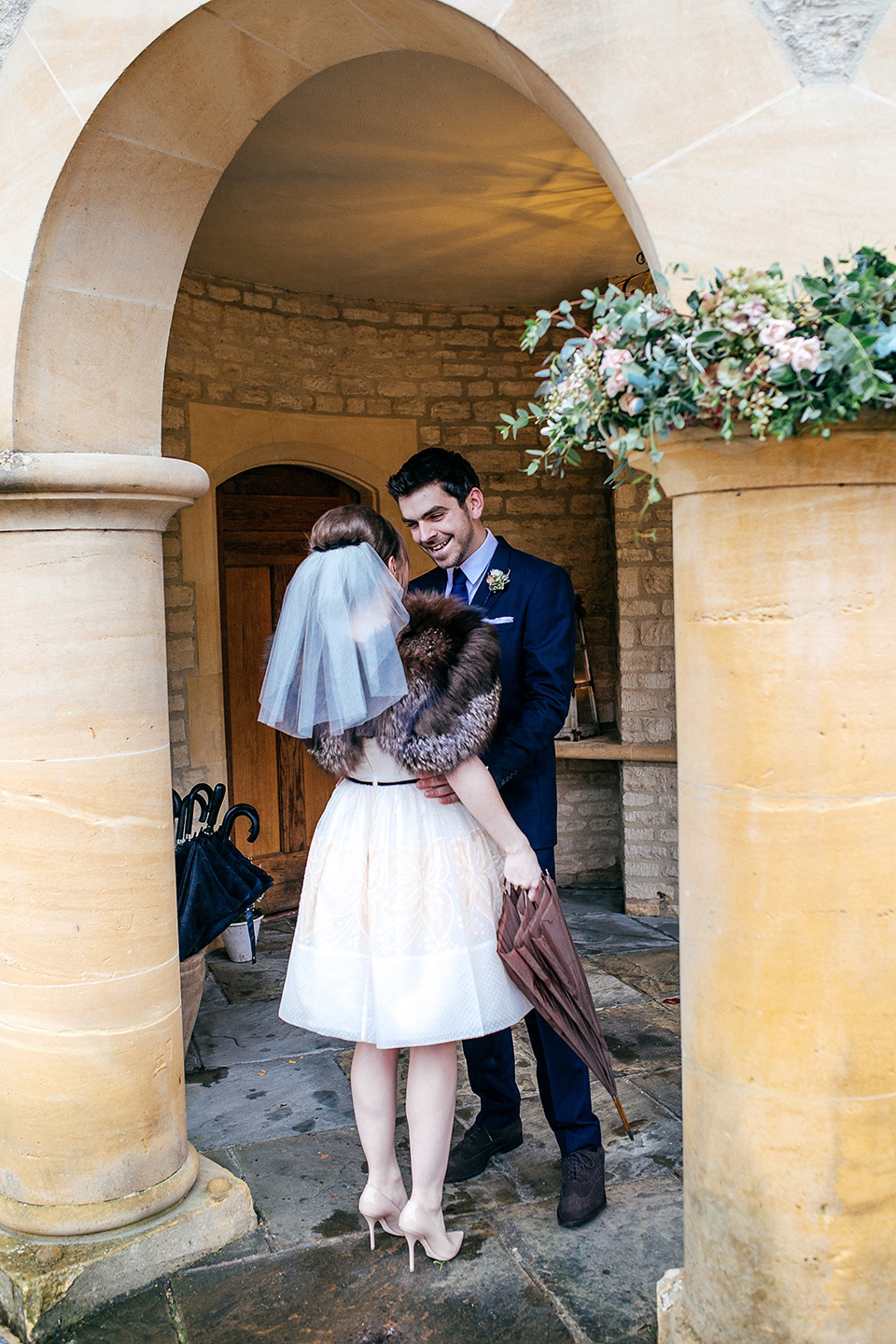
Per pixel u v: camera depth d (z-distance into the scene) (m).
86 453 2.24
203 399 4.77
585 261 4.79
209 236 4.38
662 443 1.65
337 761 2.14
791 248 1.59
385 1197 2.20
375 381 5.27
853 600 1.62
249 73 2.17
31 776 2.22
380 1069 2.21
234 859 3.30
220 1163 2.72
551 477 5.52
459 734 1.99
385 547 2.15
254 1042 3.61
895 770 1.64
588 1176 2.40
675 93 1.62
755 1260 1.73
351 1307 2.12
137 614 2.30
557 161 3.74
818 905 1.65
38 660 2.21
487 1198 2.48
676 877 5.12
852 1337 1.69
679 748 1.83
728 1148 1.75
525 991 2.08
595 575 5.59
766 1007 1.69
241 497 5.11
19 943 2.24
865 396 1.35
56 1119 2.24
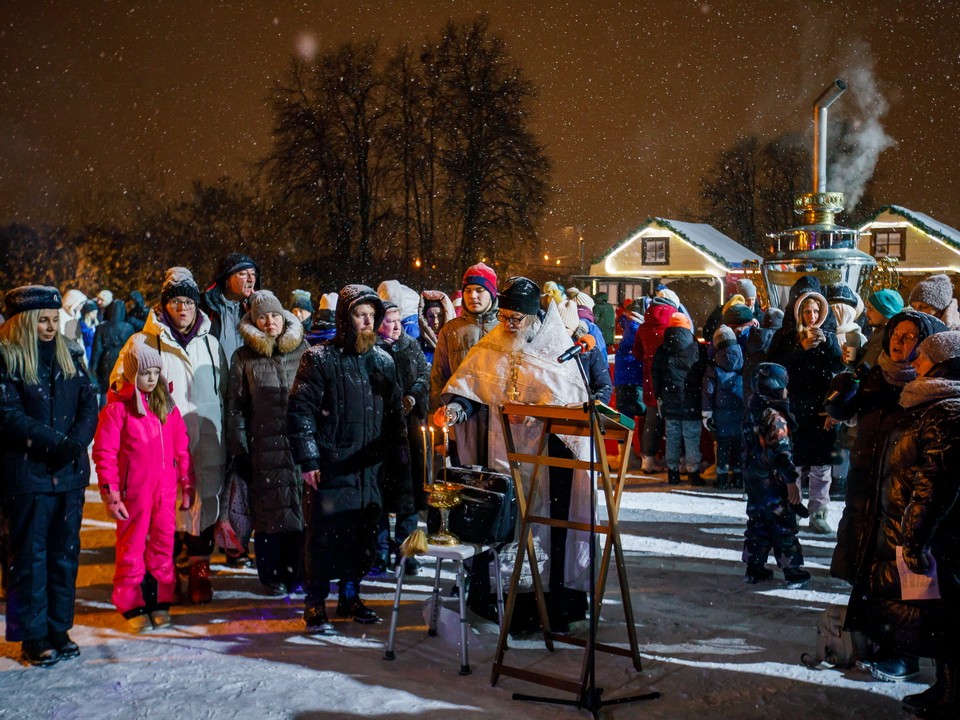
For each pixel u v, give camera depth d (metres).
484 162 31.73
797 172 41.53
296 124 31.92
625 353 11.34
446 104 32.03
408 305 8.00
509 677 4.66
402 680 4.63
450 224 32.25
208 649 5.11
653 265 37.81
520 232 31.94
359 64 31.91
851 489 4.63
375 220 32.34
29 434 4.75
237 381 6.03
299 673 4.73
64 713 4.25
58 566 4.94
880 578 4.16
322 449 5.34
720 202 42.75
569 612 5.29
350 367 5.39
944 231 34.28
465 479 5.11
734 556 7.03
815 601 5.89
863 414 4.61
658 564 6.80
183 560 6.11
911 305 5.81
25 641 4.88
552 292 8.97
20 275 30.61
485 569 5.36
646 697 4.36
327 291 32.25
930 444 3.89
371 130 32.22
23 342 4.80
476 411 5.47
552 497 5.26
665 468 11.17
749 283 12.05
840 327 8.48
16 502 4.80
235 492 6.18
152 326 5.88
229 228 32.03
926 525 3.87
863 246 35.06
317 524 5.34
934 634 3.98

--------------------

Copy every record exactly; no pictures.

Per pixel u v: camera depth d (z-distance into the scene) (m).
86 453 2.24
203 399 4.77
585 261 4.79
209 236 4.38
662 443 1.65
337 761 2.14
791 248 1.59
385 1197 2.20
375 381 5.27
853 600 1.62
249 73 2.17
31 776 2.22
380 1069 2.21
234 859 3.30
220 1163 2.72
551 477 5.52
459 734 1.99
385 547 2.15
254 1042 3.61
895 770 1.64
588 1176 2.40
675 93 1.62
755 1260 1.73
351 1307 2.12
137 614 2.30
557 161 3.74
818 905 1.65
38 660 2.21
487 1198 2.48
676 877 5.12
852 1337 1.69
679 748 1.83
728 1148 1.75
525 991 2.08
595 575 5.59
766 1007 1.69
241 497 5.11
19 943 2.24
865 396 1.35
56 1119 2.24
For each pixel u v, give camera depth d (metres).
484 162 31.73
797 172 41.53
296 124 31.92
625 353 11.34
446 104 32.03
408 305 8.00
509 677 4.66
402 680 4.63
450 224 32.25
208 649 5.11
653 265 37.81
520 232 31.94
359 64 31.91
851 489 4.63
375 220 32.34
29 434 4.75
237 381 6.03
299 673 4.73
64 713 4.25
58 566 4.94
880 578 4.16
322 449 5.34
720 202 42.75
569 612 5.29
350 367 5.39
944 231 34.28
465 479 5.11
734 556 7.03
815 601 5.89
863 414 4.61
658 564 6.80
183 560 6.11
911 305 5.81
25 641 4.88
552 292 8.97
20 275 30.61
485 569 5.36
646 697 4.36
327 291 32.25
930 444 3.89
371 130 32.22
23 342 4.80
476 411 5.47
552 497 5.26
665 468 11.17
749 283 12.05
840 327 8.48
16 502 4.80
235 492 6.18
152 326 5.88
229 228 32.03
926 525 3.87
863 246 35.06
317 524 5.34
934 634 3.98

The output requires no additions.